Task instructions
Where the word "Uniswap" occurs in a line of the listing, please copy the line.

☆ ☆ ☆ ☆ ☆

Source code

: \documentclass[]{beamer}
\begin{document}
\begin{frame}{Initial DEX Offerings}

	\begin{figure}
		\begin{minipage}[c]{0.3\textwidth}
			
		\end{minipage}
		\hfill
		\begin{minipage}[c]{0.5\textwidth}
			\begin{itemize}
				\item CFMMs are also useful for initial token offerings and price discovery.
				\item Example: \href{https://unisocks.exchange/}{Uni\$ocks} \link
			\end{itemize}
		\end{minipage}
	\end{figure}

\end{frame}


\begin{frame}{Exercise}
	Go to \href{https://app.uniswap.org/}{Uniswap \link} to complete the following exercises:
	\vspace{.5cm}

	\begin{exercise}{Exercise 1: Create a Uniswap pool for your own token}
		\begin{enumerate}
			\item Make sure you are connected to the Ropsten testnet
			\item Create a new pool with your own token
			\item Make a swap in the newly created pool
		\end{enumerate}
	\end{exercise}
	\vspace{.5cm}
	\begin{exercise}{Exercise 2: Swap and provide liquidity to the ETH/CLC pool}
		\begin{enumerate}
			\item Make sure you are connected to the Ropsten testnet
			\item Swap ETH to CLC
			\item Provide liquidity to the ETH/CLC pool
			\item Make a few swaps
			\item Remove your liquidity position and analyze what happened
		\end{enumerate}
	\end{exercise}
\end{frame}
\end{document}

☆ ☆ ☆ ☆ ☆

Result
	Go to \href{https://app.uniswap.org/}{Uniswap \link} to complete the following exercises:
	\begin{exercise}{Exercise 1: Create a Uniswap pool for your own token}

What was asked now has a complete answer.